Bisakah Social Media Distancing Redakan Kecemasan karena Corona?
TEMPO.CO, Jakarta - Sejak virus corona atau COVID-19 mewabah, beragam berita beredar di media sosial. Ada yang benar, tapi banyak yang merupakan kebohongan. Berita-berita ini kerap memancing keresahan.
Disadari atau tidak, jika tidak dikelola intensitas kunjungan ke media sosial bisa meningkatkan kecemasan di tengah situasi wabah ini. Perlukah kita social media distancing atau menghindari media sosial?
Melansir laman American Heart Association News, Sabtu 28 Maret 2020, psikolog klinis Debra Kissen dari Chicago mengatakan pemberitaan tentang virus corona yang terus-menerus memicu kegelisahan dan kepanikan yang bisa menjadi faktor penyakit jantung.
Di sisi lain, Kissen CEO Light on Anxiety CBT Treatment Center di Amerika Serikat menjabarkan media sosial tidak terlalu menakutkan asalkan kecemasan dapat dikelola. Jika media sosial bisa digunakan dengan benar dapat membantu Anda menemukan keseimbangan.
Kissen mengakui pandemi virus corona belum pernah terjadi sebelumnya sehingga muncul ketidakpastian dan merisaukan. Kini, orang-orang mudah khawatir saat mendengar tetangga batuk, apakah aman berdekatan, amankah pergi ke supermarket yang jauh dari rumah, dan masih banyak lagi.
Respons otak Anda terhadap ketidakpastian seperti itu adalah definisi kecemasan. "Kecemasan adalah semua tentang masa depan, contohnya bagaimana jika? Apakah sesuatu yang buruk akan terjadi, dan apa yang bisa saya lakukan untuk melindungi diri saya sendiri?" ucapnya.
Saat menghadapi ancaman yang terlihat, otak Anda dapat memutuskan antara melawan atau menghindar. Berbeda di situasi sekarang yang penuh ketidakpastian, otak Anda mencari apa yang dapat dikontrolnya. Saat itulah sejumlah respons cemas bermunculan seperti panic buying atau belanja berlebihan dipicu kepanikan.
"Biarkan saya menimbun lebih banyak. Biarkan saya membaca lebih banyak. Mereka tidak memilih untuk menerima bahwa ada batasan kendali saya di saat ini," katanya.
Keith Hampton, Profesor di departemen media dan informasi di Michigan State University, Amerika Serikat mengungkapkan media sosial bisa memicu stres karena paparan berita buruk yang terus-menerus.

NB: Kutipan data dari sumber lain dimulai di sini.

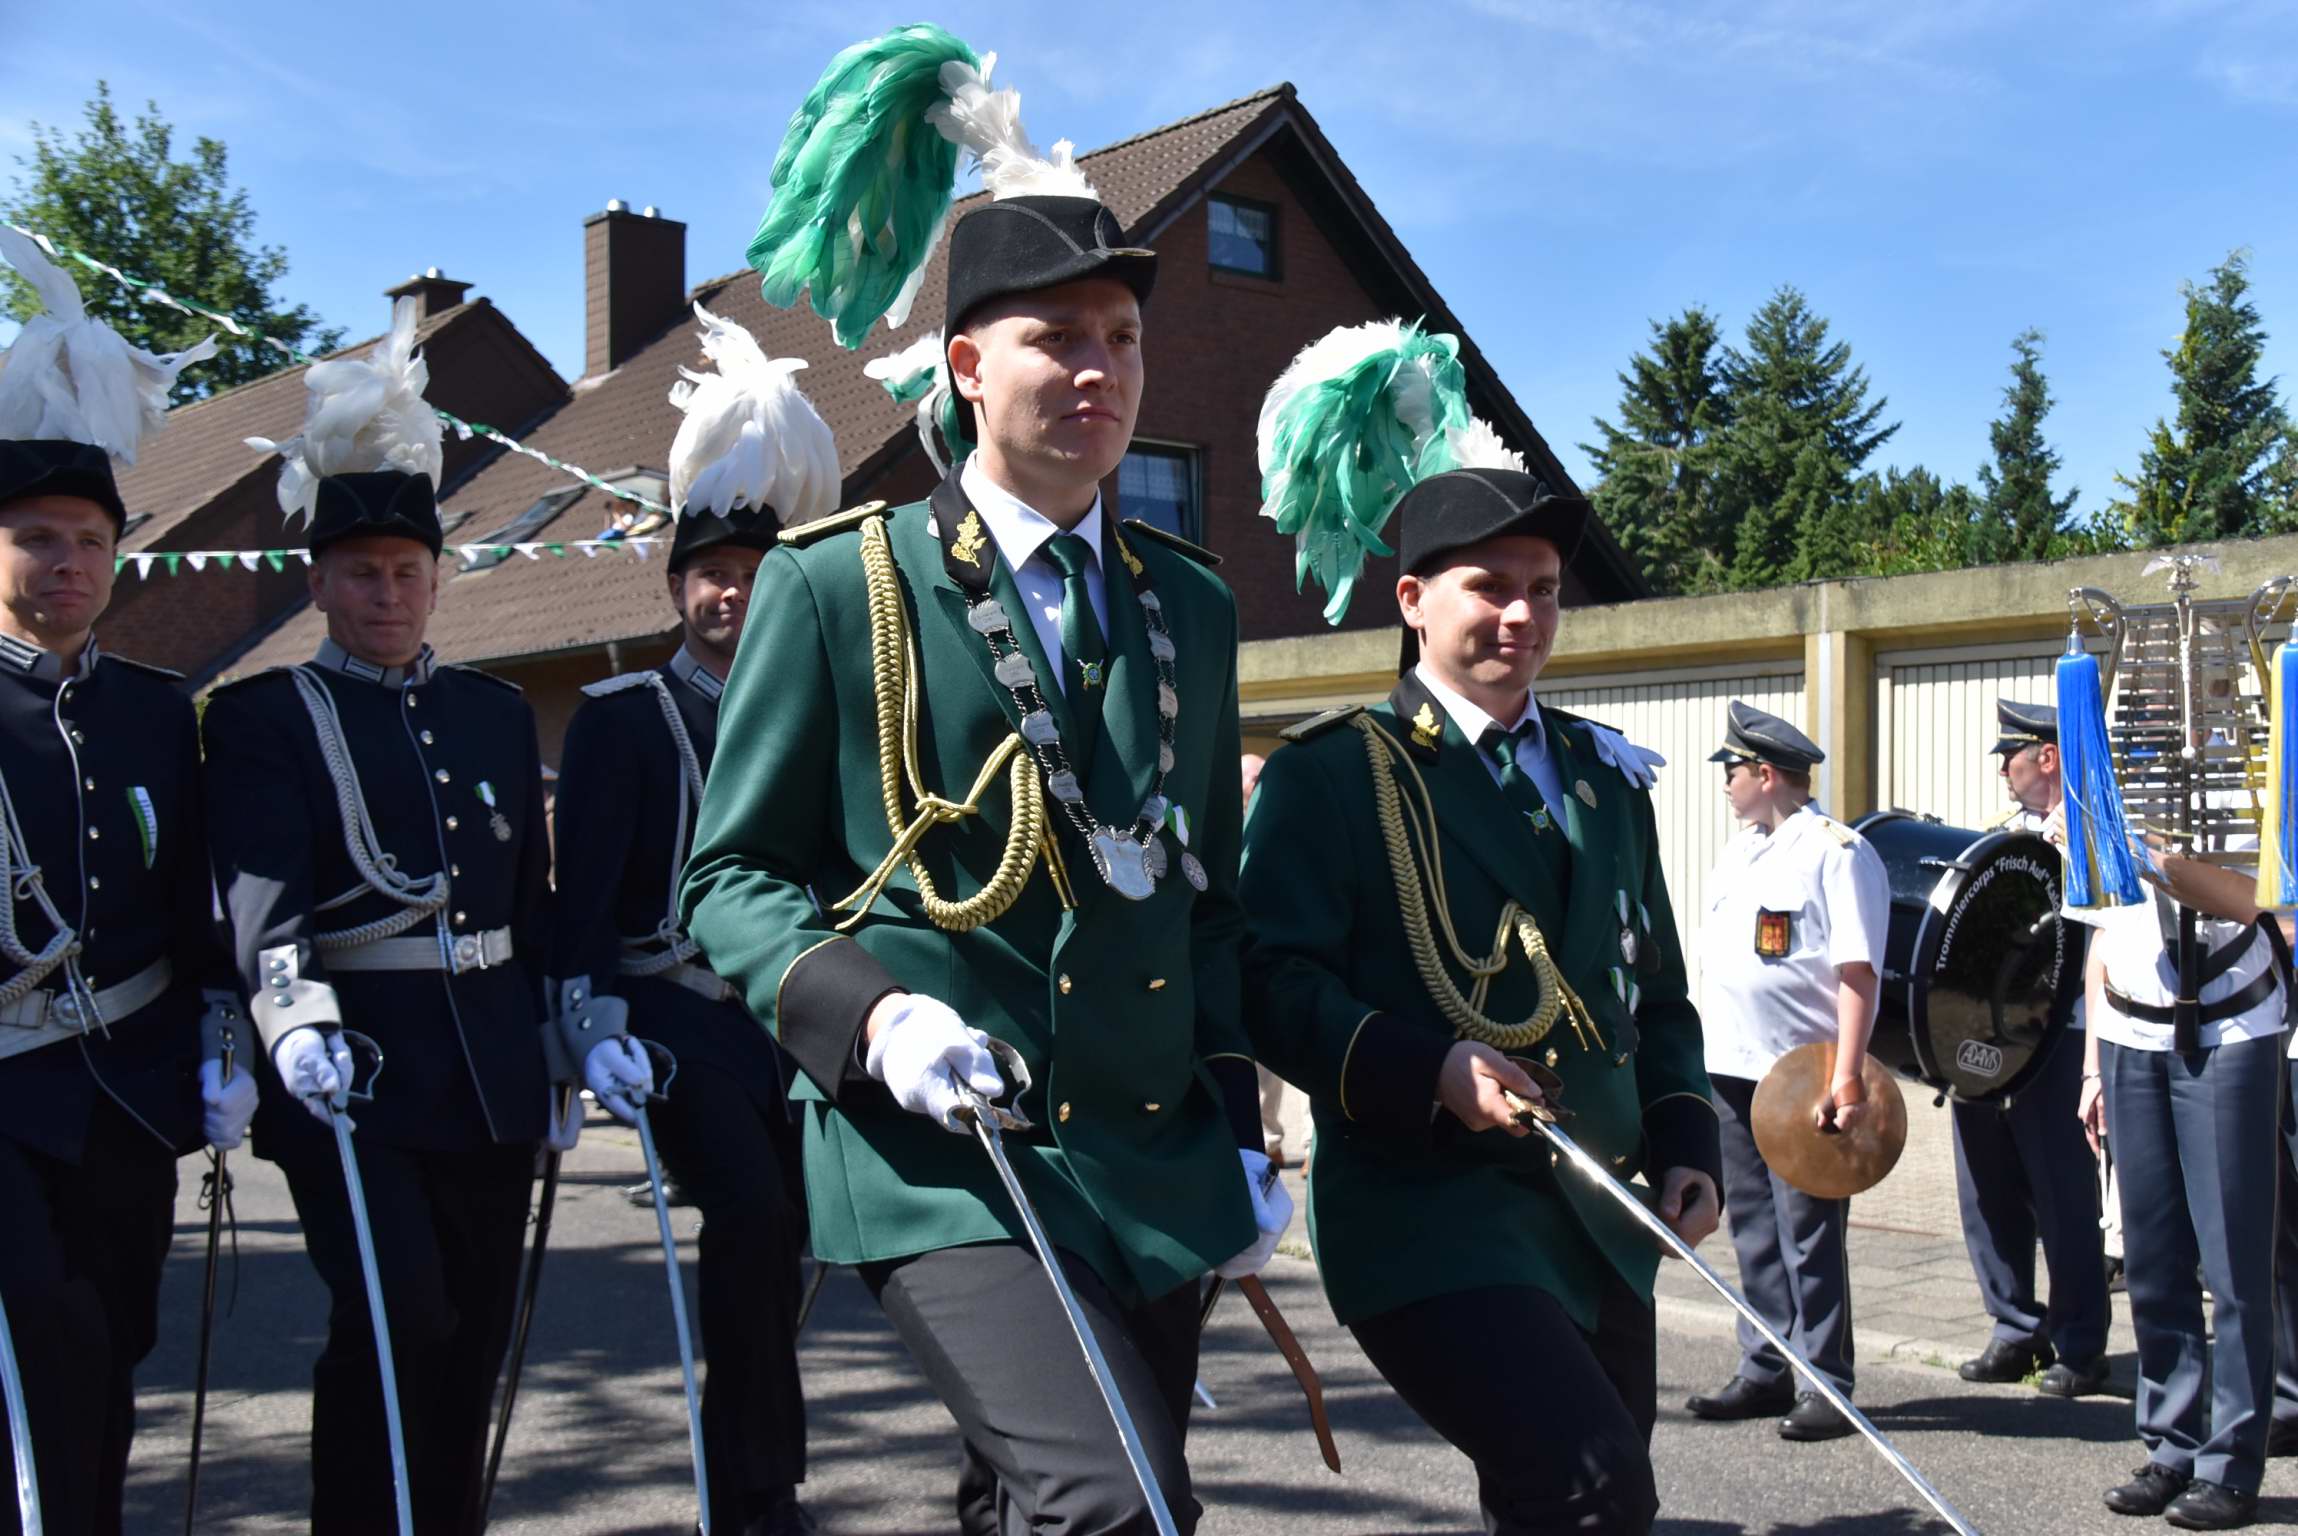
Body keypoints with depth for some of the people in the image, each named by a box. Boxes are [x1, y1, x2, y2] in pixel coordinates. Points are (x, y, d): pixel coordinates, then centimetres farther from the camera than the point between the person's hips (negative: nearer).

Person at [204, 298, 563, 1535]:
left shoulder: (499, 713, 15)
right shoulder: (261, 717, 1)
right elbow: (262, 898, -15)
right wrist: (295, 1026, -30)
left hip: (492, 1072, 5)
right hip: (348, 1068, -5)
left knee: (474, 1338, 10)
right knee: (396, 1315, -17)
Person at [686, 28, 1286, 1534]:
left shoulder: (1191, 606, 13)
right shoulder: (836, 584, -2)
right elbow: (730, 883, 0)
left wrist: (1239, 1131, 10)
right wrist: (875, 1016, -18)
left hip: (1154, 1165, 6)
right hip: (943, 1164, -5)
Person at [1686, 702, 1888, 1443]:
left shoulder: (1838, 852, -10)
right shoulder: (1736, 850, 16)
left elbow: (1857, 974, -16)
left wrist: (1847, 1077, -23)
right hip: (1729, 1071, 8)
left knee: (1808, 1236, -1)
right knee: (1753, 1229, 13)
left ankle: (1823, 1386, 8)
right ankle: (1766, 1372, 22)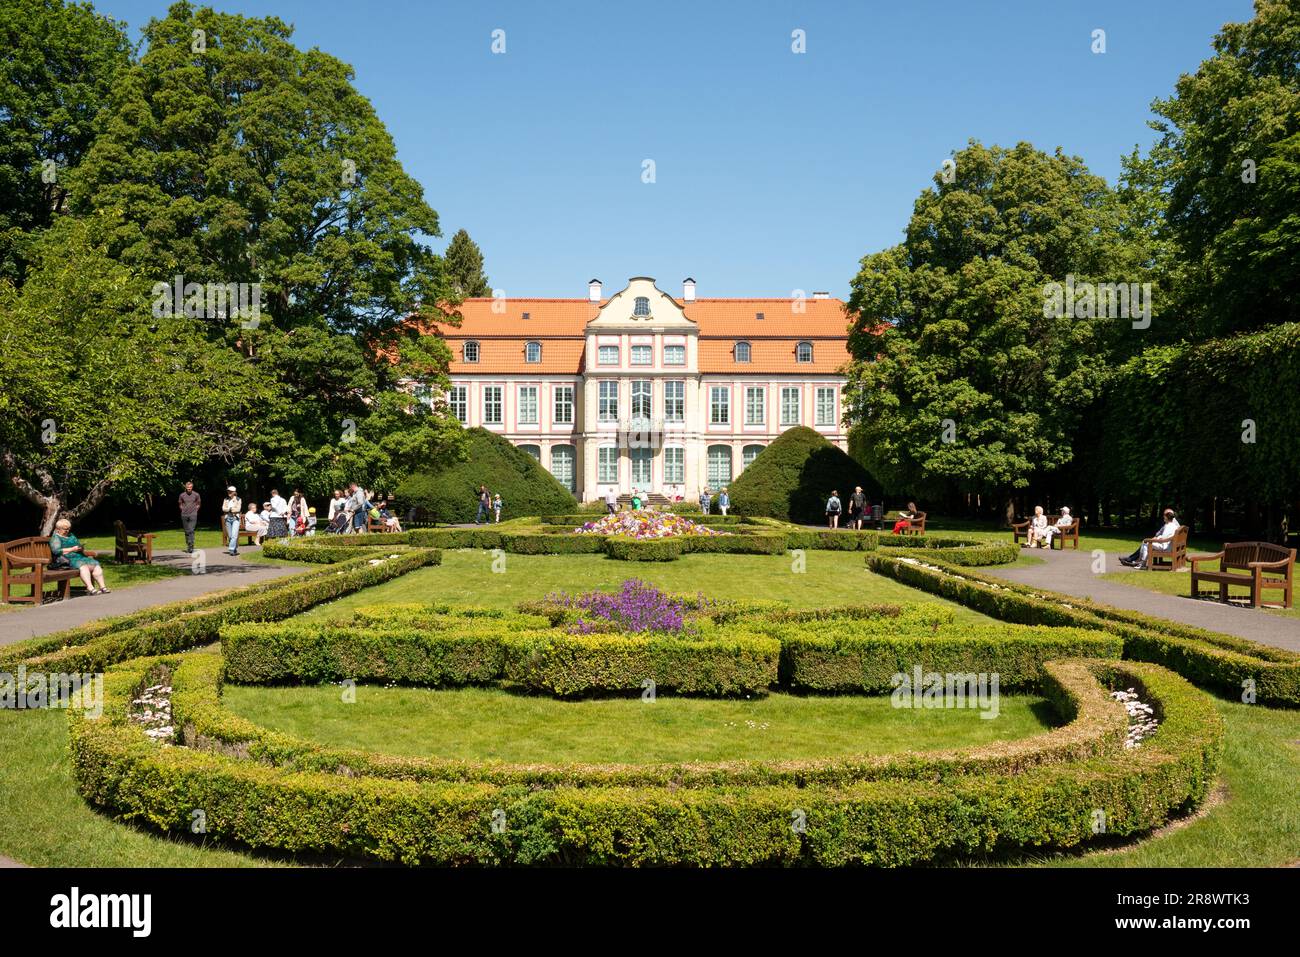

Namun Hampton menyebutkan tak semua aktivitas di media sosial tidak harus semuanya negatif."Kami tahu, misalnya, bahwa sejumlah kegiatan media sosial bisa saling memberi dukungan, menghibur, dan menginspirasi kegiatan sosial agar diteruskan kepada orang lain," tuturnya.
Jadi, saat Anda sedang sangat cemas, pastikan Anda menghindar dari informasi buruk di media sosial. Anda cukup melihat akun video dan cerita lucu. Anda buat waktu dan durasi tertentu saat mengakses media sosial.
Bila itu kurang efektif, coba berjarak dari media sosial untuk sementara waktu. Setelah kecemasan mereda, Anda bisa aktif di media sosial. Sebab pertemanan positif di media sosial bisa menambah semangat dan memupuk kebersamaan di tengah jarak yang memisahkan.